*EXERCISE AIM*: Where a line below includes the word "couleurs", copy that line.

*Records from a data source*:
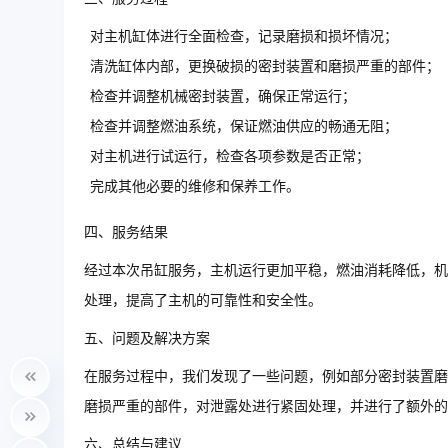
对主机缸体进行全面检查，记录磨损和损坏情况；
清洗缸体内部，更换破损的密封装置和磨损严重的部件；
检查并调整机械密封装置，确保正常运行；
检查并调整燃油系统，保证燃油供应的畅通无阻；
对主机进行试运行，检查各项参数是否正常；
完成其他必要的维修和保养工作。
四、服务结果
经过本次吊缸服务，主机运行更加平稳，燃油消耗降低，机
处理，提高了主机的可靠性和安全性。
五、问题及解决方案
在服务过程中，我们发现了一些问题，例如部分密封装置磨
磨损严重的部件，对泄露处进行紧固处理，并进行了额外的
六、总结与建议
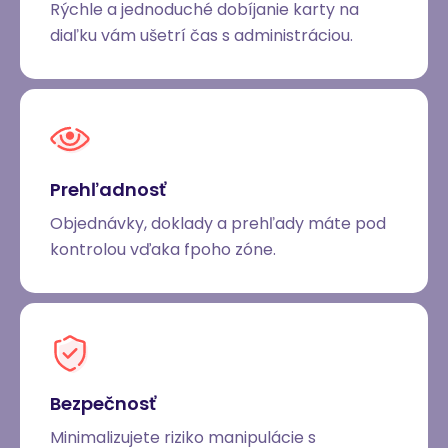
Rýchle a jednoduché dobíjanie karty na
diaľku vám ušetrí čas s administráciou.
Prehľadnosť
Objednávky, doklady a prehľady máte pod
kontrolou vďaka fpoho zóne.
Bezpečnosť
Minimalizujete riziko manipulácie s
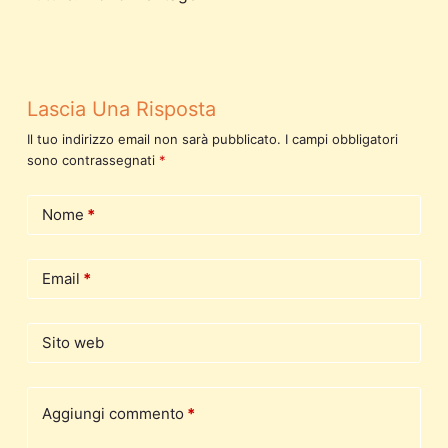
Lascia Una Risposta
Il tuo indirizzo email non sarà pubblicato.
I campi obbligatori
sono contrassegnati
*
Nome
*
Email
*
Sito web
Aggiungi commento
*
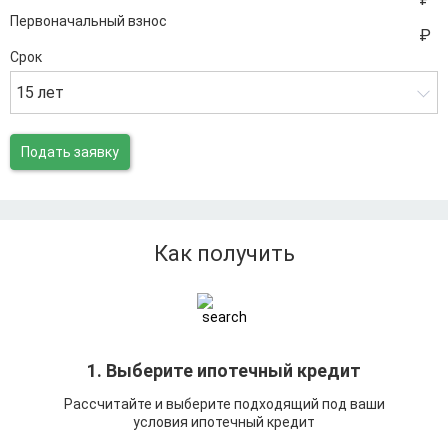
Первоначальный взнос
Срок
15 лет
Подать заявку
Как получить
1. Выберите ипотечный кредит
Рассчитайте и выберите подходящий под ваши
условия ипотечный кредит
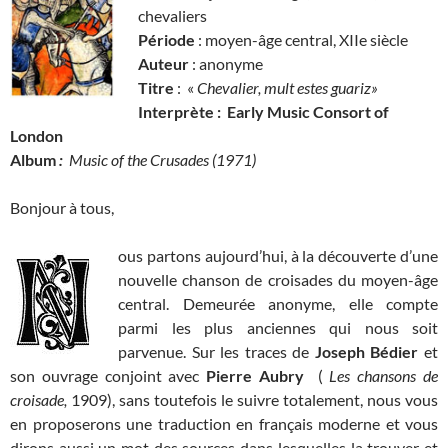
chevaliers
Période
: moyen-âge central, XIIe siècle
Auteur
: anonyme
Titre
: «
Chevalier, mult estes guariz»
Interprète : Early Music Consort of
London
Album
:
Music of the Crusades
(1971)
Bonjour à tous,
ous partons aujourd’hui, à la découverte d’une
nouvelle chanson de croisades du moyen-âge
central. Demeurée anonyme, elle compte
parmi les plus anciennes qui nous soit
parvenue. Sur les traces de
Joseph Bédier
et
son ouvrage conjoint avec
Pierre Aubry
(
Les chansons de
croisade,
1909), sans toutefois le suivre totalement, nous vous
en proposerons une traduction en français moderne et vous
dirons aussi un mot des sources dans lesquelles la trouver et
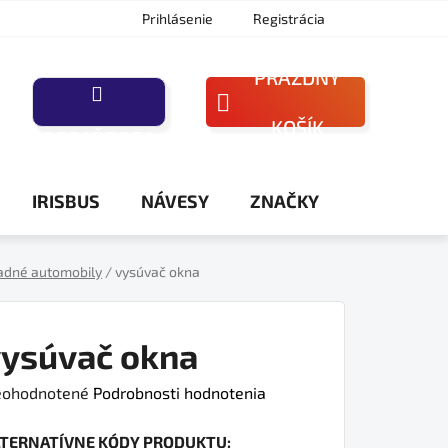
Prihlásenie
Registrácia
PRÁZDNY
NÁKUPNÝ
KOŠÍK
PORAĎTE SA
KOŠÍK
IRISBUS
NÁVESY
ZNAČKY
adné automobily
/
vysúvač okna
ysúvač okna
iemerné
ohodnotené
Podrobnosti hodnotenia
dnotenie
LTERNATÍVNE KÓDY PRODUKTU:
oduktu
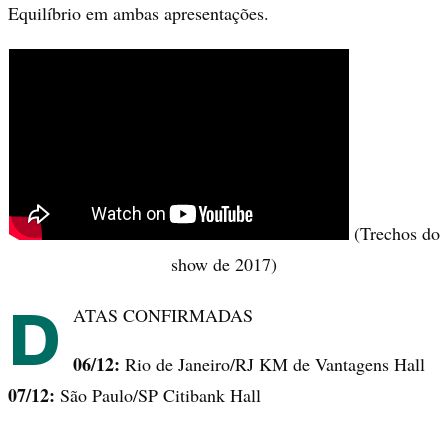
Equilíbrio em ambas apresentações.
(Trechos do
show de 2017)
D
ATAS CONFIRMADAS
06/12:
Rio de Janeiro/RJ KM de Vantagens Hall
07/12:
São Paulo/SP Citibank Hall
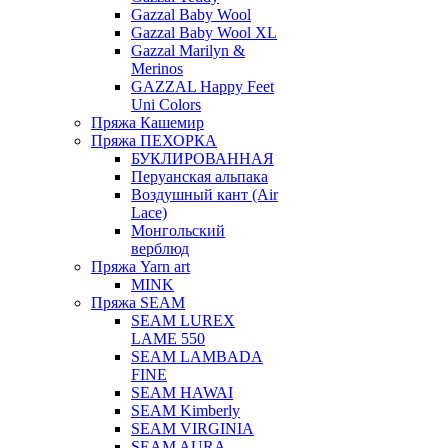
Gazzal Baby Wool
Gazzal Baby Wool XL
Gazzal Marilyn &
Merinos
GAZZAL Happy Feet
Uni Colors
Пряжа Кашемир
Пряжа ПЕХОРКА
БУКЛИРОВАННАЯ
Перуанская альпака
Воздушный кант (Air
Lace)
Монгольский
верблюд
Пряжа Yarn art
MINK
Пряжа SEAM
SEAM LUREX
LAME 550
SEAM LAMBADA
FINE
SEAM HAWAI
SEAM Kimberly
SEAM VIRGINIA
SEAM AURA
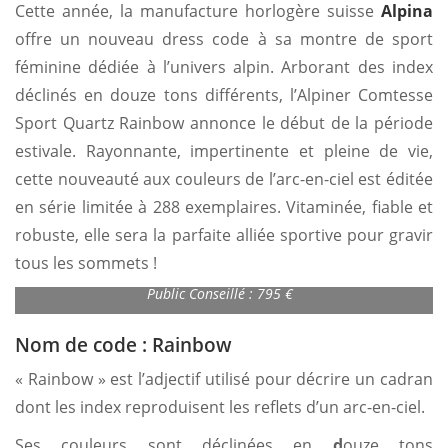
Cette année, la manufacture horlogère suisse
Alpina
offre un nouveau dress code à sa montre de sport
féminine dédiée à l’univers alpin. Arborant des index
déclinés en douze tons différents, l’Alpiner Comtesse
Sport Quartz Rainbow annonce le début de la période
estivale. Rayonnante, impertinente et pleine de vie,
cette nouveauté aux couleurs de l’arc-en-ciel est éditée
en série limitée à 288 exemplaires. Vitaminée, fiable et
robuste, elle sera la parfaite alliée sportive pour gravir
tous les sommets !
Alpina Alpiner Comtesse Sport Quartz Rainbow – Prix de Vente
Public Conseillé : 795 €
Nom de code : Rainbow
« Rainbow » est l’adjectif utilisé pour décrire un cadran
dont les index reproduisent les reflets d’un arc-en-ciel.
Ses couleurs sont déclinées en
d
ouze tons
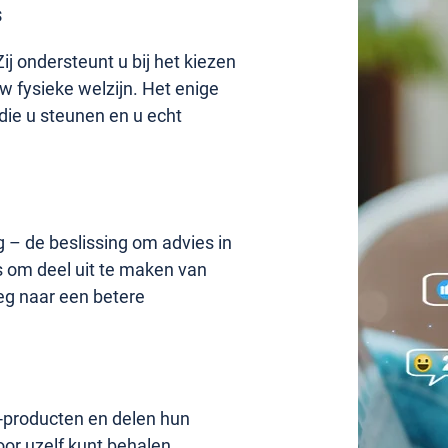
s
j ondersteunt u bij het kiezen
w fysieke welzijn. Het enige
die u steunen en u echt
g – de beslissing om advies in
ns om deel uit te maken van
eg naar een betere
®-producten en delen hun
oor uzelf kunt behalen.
---
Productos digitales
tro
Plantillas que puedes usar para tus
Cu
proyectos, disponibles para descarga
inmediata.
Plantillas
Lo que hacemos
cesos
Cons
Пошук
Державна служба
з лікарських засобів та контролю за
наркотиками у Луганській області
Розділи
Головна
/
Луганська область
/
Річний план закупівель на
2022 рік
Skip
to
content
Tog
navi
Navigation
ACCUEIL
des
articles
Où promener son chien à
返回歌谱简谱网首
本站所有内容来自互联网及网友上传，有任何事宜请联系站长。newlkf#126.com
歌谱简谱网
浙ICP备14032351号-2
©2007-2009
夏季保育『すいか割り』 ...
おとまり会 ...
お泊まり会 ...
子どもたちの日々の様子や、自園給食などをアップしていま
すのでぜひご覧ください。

*TASK RESPONSE*:
cette nouveauté aux couleurs de l’arc-en-ciel est éditée
Ses couleurs sont déclinées en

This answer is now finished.